Schüchtern klopf ich an, da ich unsicher bin, ob ich einfach eintreten darf. Ich lausche. Doch kein Mucks ist zu hören und ich will mich gerade umdrehen, als ich das bekannte Husten höre.

„Ja", vernehme ich die Stimme des alten Mannes und öffne langsam die Türe. Der Raum ist wieder in Dunkelheit getaucht und nur das Flackern einer Kerze auf dem Nachttisch wirft Licht in den Raum.

„Oh Emmelin, du bist es. Komm rein. Komm rein", ruft der alte Mann mir außer Puste zu. Das Licht reicht aus, um die Umrisse des alten Mannes zu sehen.

„Was bringt dich heut her, mein Kind?", fragt er liebevoll während er mich aufmerksam mustert.
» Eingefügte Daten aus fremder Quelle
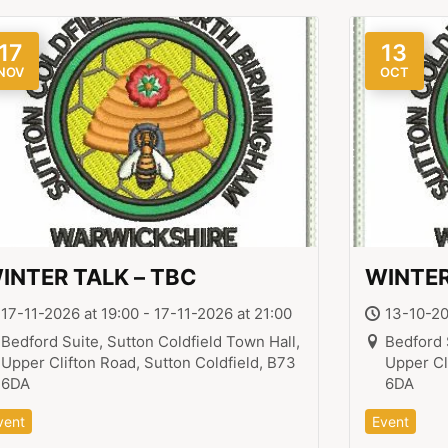
17
13
NOV
OCT
INTER TALK – TBC
WINTER
17-11-2026 at 19:00 - 17-11-2026 at 21:00
13-10-20
Bedford Suite, Sutton Coldfield Town Hall,
Bedford 
Upper Clifton Road, Sutton Coldfield, B73
Upper Cl
6DA
6DA
vent
Event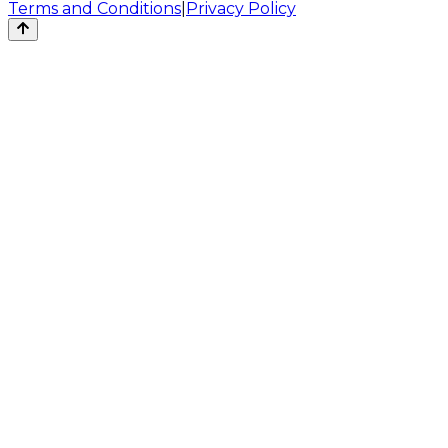
Terms and Conditions
|
Privacy Policy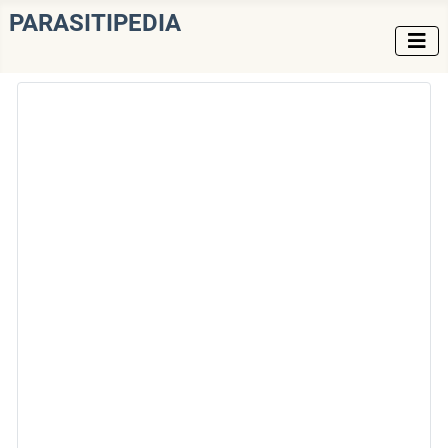
PARASITIPEDIA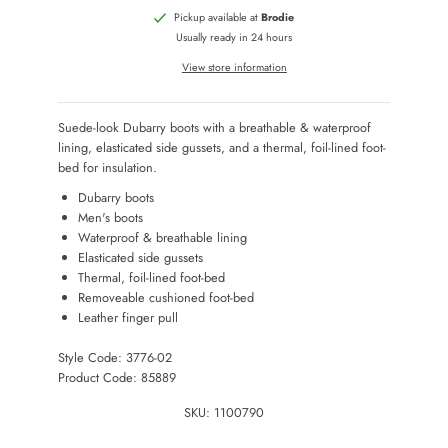
Pickup available at
Brodie
Usually ready in 24 hours
View store information
Suede-look Dubarry boots with a breathable & waterproof
lining, elasticated side gussets, and a thermal, foil-lined foot-
bed for insulation.
Dubarry boots
Men's boots
Waterproof & breathable lining
Elasticated side gussets
Thermal, foil-lined foot-bed
Removeable cushioned foot-bed
Leather finger pull
Style Code: 3776-02
Product Code: 85889
SKU:
1100790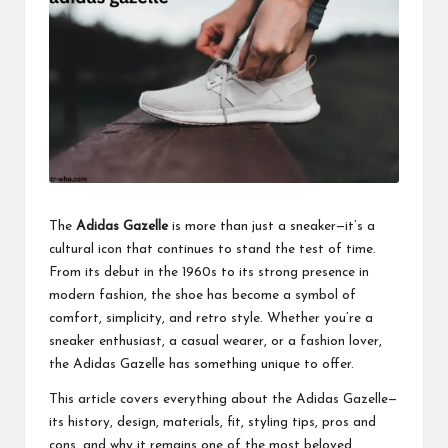
business
accessible
like
entrance
of
wheelchair
within
5
mi.
The
Adidas Gazelle
is more than just a sneaker—it’s a
cultural icon that continues to stand the test of time.
From its debut in the 1960s to its strong presence in
modern fashion, the shoe has become a symbol of
comfort, simplicity, and retro style. Whether you’re a
sneaker enthusiast
, a casual wearer, or a fashion lover,
the Adidas Gazelle has something unique to offer.
This article covers everything about the Adidas Gazelle—
its history, design, materials, fit, styling tips, pros and
cons, and why it remains one of the most beloved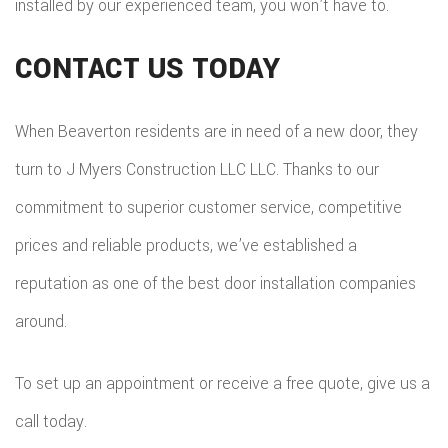
installed by our experienced team, you won’t have to.
CONTACT US TODAY
When Beaverton residents are in need of a new door, they
turn to J Myers Construction LLC LLC. Thanks to our
commitment to superior customer service, competitive
prices and reliable products, we’ve established a
reputation as one of the best door installation companies
around.
To set up an appointment or receive a free quote, give us a
call today.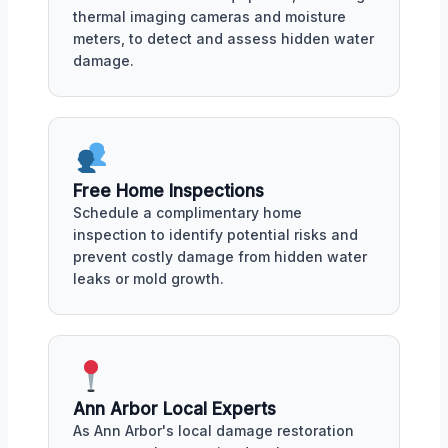
thermal imaging cameras and moisture
meters, to detect and assess hidden water
damage.
Free Home Inspections
Schedule a complimentary home
inspection to identify potential risks and
prevent costly damage from hidden water
leaks or mold growth.
Ann Arbor Local Experts
As Ann Arbor's local damage restoration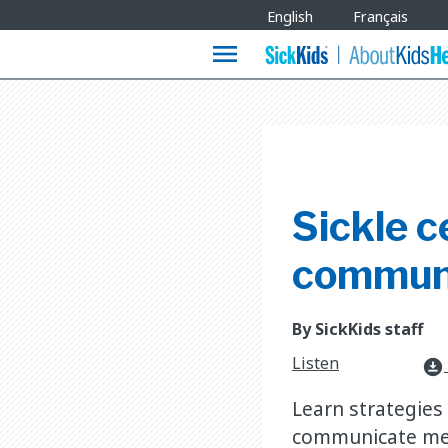
Site
English
Français
Languages
menu
Sickle c
commun
By SickKids staff
Listen
download_for_offline
Learn strategies
communicate mess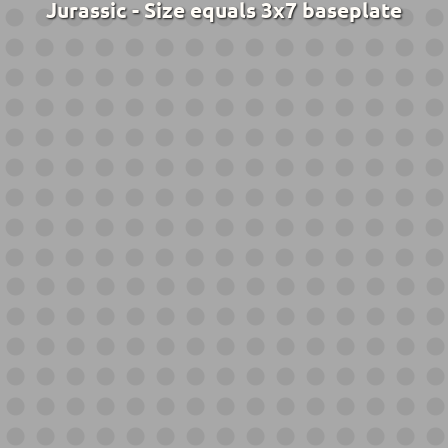
Jurassic - Size equals 3x7 baseplate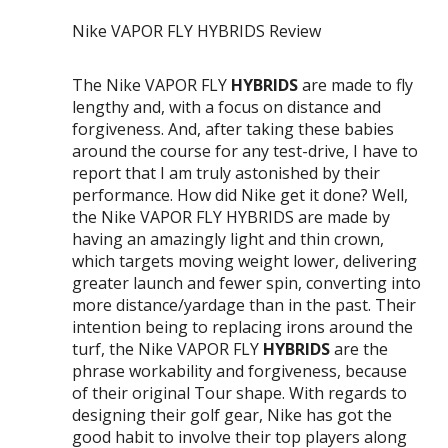
Nike VAPOR FLY HYBRIDS Review
The Nike VAPOR FLY
HYBRIDS
are made to fly
lengthy and, with a focus on distance and
forgiveness. And, after taking these babies
around the course for any test-drive, I have to
report that I am truly astonished by their
performance. How did Nike get it done? Well,
the Nike VAPOR FLY HYBRIDS are made by
having an amazingly light and thin crown,
which targets moving weight lower, delivering
greater launch and fewer spin, converting into
more distance/yardage than in the past. Their
intention being to replacing irons around the
turf, the Nike VAPOR FLY
HYBRIDS
are the
phrase workability and forgiveness, because
of their original Tour shape. With regards to
designing their golf gear, Nike has got the
good habit to involve their top players along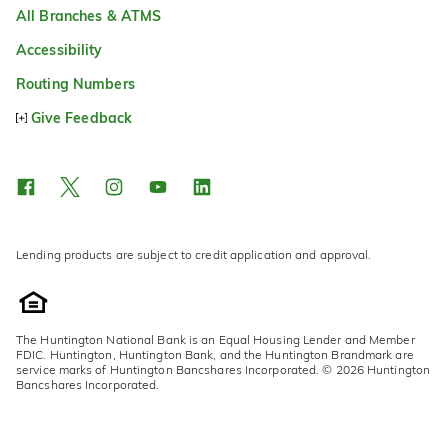
All Branches & ATMS
Accessibility
Routing Numbers
Give Feedback
Lending products are subject to credit application and approval.
The Huntington National Bank is an Equal Housing Lender and Member
FDIC. Huntington, Huntington Bank, and the Huntington Brandmark are
service marks of Huntington Bancshares Incorporated. © 2026 Huntington
Bancshares Incorporated.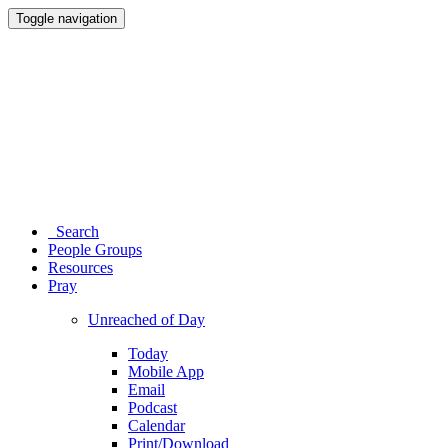
Toggle navigation
Search
People Groups
Resources
Pray
Unreached of Day
Today
Mobile App
Email
Podcast
Calendar
Print/Download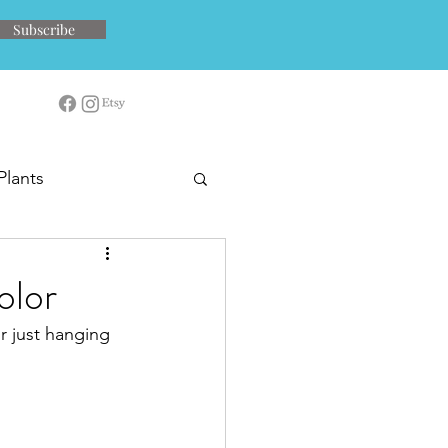
Subscribe
Plants
olor
or just hanging 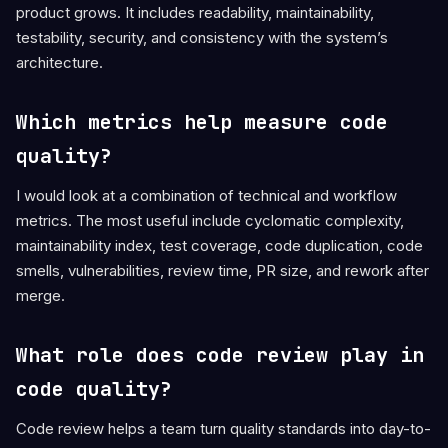
product grows. It includes readability, maintainability,
testability, security, and consistency with the system’s
architecture.
Which metrics help measure code
quality?
I would look at a combination of technical and workflow
metrics. The most useful include cyclomatic complexity,
maintainability index, test coverage, code duplication, code
smells, vulnerabilities, review time, PR size, and rework after
merge.
What role does code review play in
code quality?
Code review helps a team turn quality standards into day-to-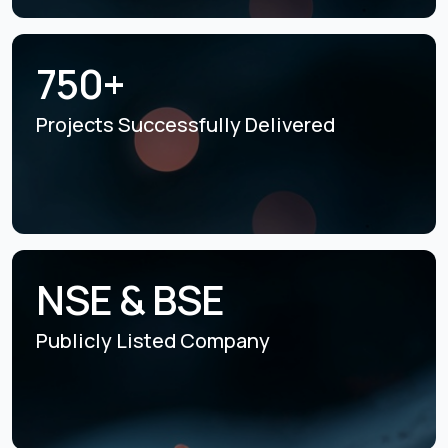
750+
Projects Successfully
Delivered
NSE & BSE
Publicly Listed
Company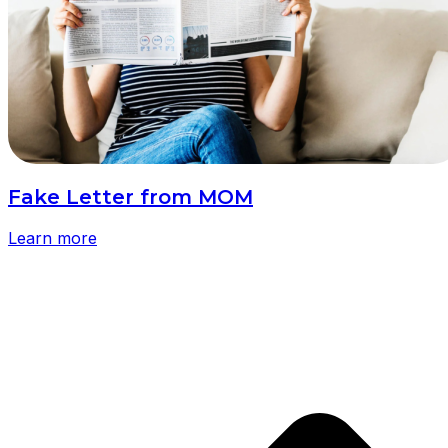
Fake Letter from MOM
Learn more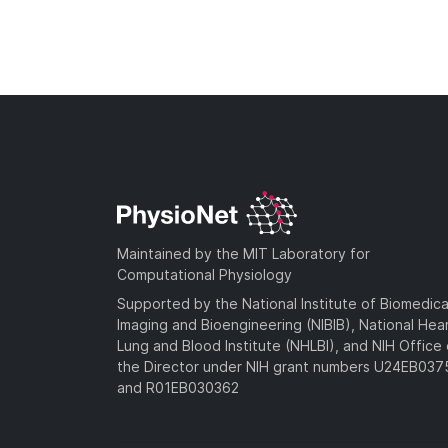
Maintained by the MIT Laboratory for
Computational Physiology
Supported by the National Institute of Biomedica
Imaging and Bioengineering (NIBIB), National Hea
Lung and Blood Institute (NHLBI), and NIH Office 
the Director under NIH grant numbers U24EB03
and R01EB030362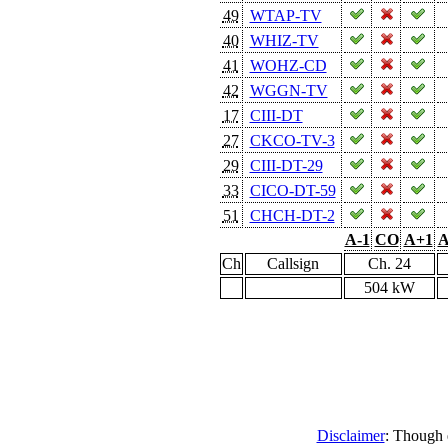
49
WTAP-TV
40
WHIZ-TV
41
WOHZ-CD
42
WGGN-TV
17
CIII-DT
27
CKCO-TV-3
29
CIII-DT-29
33
CICO-DT-59
51
CHCH-DT-2
A-1
CO
A+1
A
Ch
Callsign
Ch. 24
504 kW
Disclaimer
: Though e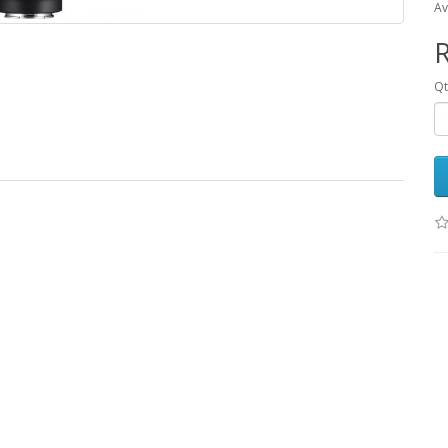
Av
R
Qt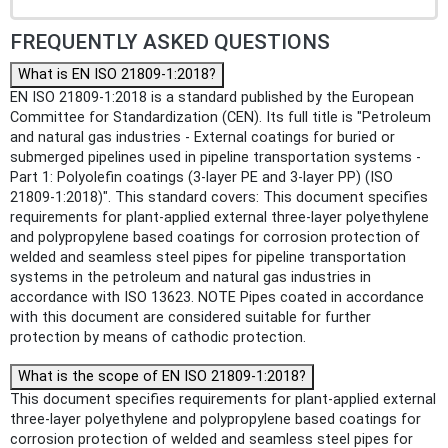
FREQUENTLY ASKED QUESTIONS
What is EN ISO 21809-1:2018?
EN ISO 21809-1:2018 is a standard published by the European
Committee for Standardization (CEN). Its full title is "Petroleum
and natural gas industries - External coatings for buried or
submerged pipelines used in pipeline transportation systems -
Part 1: Polyolefin coatings (3-layer PE and 3-layer PP) (ISO
21809-1:2018)". This standard covers: This document specifies
requirements for plant-applied external three-layer polyethylene
and polypropylene based coatings for corrosion protection of
welded and seamless steel pipes for pipeline transportation
systems in the petroleum and natural gas industries in
accordance with ISO 13623. NOTE Pipes coated in accordance
with this document are considered suitable for further
protection by means of cathodic protection.
What is the scope of EN ISO 21809-1:2018?
This document specifies requirements for plant-applied external
three-layer polyethylene and polypropylene based coatings for
corrosion protection of welded and seamless steel pipes for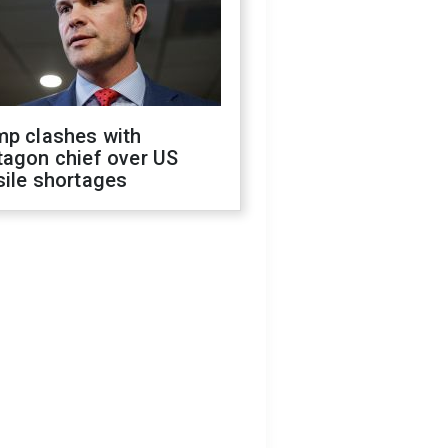
mp clashes with
tagon chief over US
sile shortages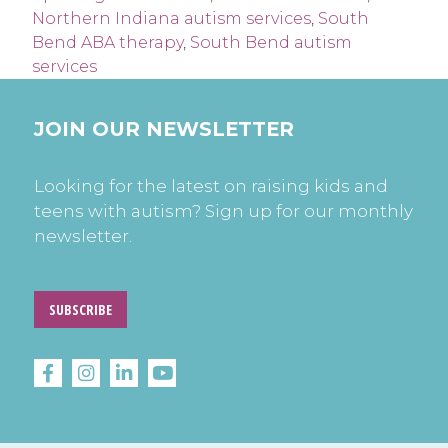
Northern Indiana autism services
,
South
Bend ABA therapy
,
South Bend autism
services
JOIN OUR NEWSLETTER
Looking for the latest on raising kids and
teens with autism? Sign up for our monthly
newsletter.
SUBSCRIBE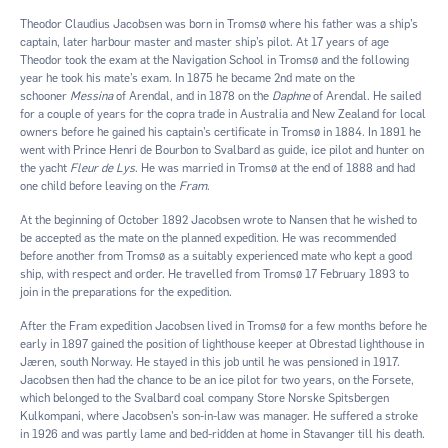
Theodor Claudius Jacobsen was born in Tromsø where his father was a ship’s
captain, later harbour master and master ship’s pilot. At 17 years of age
Theodor took the exam at the Navigation School in Tromsø and the following
year he took his mate’s exam. In 1875 he became 2nd mate on the
schooner
Messina
of Arendal, and in 1878 on the
Daphne
of Arendal. He sailed
for a couple of years for the copra trade in Australia and New Zealand for local
owners before he gained his captain’s certificate in Tromsø in 1884. In 1891 he
went with Prince Henri de Bourbon to Svalbard as guide, ice pilot and hunter on
the yacht
Fleur de Lys
. He was married in Tromsø at the end of 1888 and had
one child before leaving on the
Fram
.
At the beginning of October 1892 Jacobsen wrote to Nansen that he wished to
be accepted as the mate on the planned expedition. He was recommended
before another from Tromsø as a suitably experienced mate who kept a good
ship, with respect and order. He travelled from Tromsø 17 February 1893 to
join in the preparations for the expedition.
After the Fram expedition Jacobsen lived in Tromsø for a few months before he
early in 1897 gained the position of lighthouse keeper at Obrestad lighthouse in
Jæren, south Norway. He stayed in this job until he was pensioned in 1917.
Jacobsen then had the chance to be an ice pilot for two years, on the Forsete,
which belonged to the Svalbard coal company Store Norske Spitsbergen
Kulkompani, where Jacobsen’s son-in-law was manager. He suffered a stroke
in 1926 and was partly lame and bed-ridden at home in Stavanger till his death.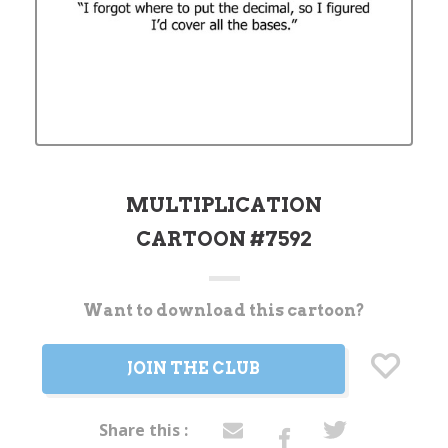
MULTIPLICATION
CARTOON #7592
Want to download this cartoon?
Current
Stock:
JOIN THE CLUB
Share this :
„Ich ... ich weiß nicht. Ich wollte nur nach Ihnen sehen. Und sicherstellen, dass alles in Ordnung ist." Tatsächlich bin ich mir unsicher was mich zu dem alten Mann gezogen hat. Vielleicht ist es die Enttäuschung wieder nichts Brauchbares in Beynons Arbeitszimmer gefunden zu haben. Oder die Verabredungen, die ich am Tag mit den Brüdern hatte, bei denen sie mir erneut keine Antworten boten. Vielleicht aber auch die Enttäuschung einfach keinen Fluchtplan schmieden zu können. Oder die Enttäuschung, dass meine Mutter und mein kleiner Bruder immer noch nicht zurück sind. Aber vielleicht genoss ich den gestrigen Abend mit dem alten Mann so sehr, dass ich es wiederholen will. Er wirkte so einsam bei unserem Abschied gestern, dass es mir beinah das Herz zerbricht.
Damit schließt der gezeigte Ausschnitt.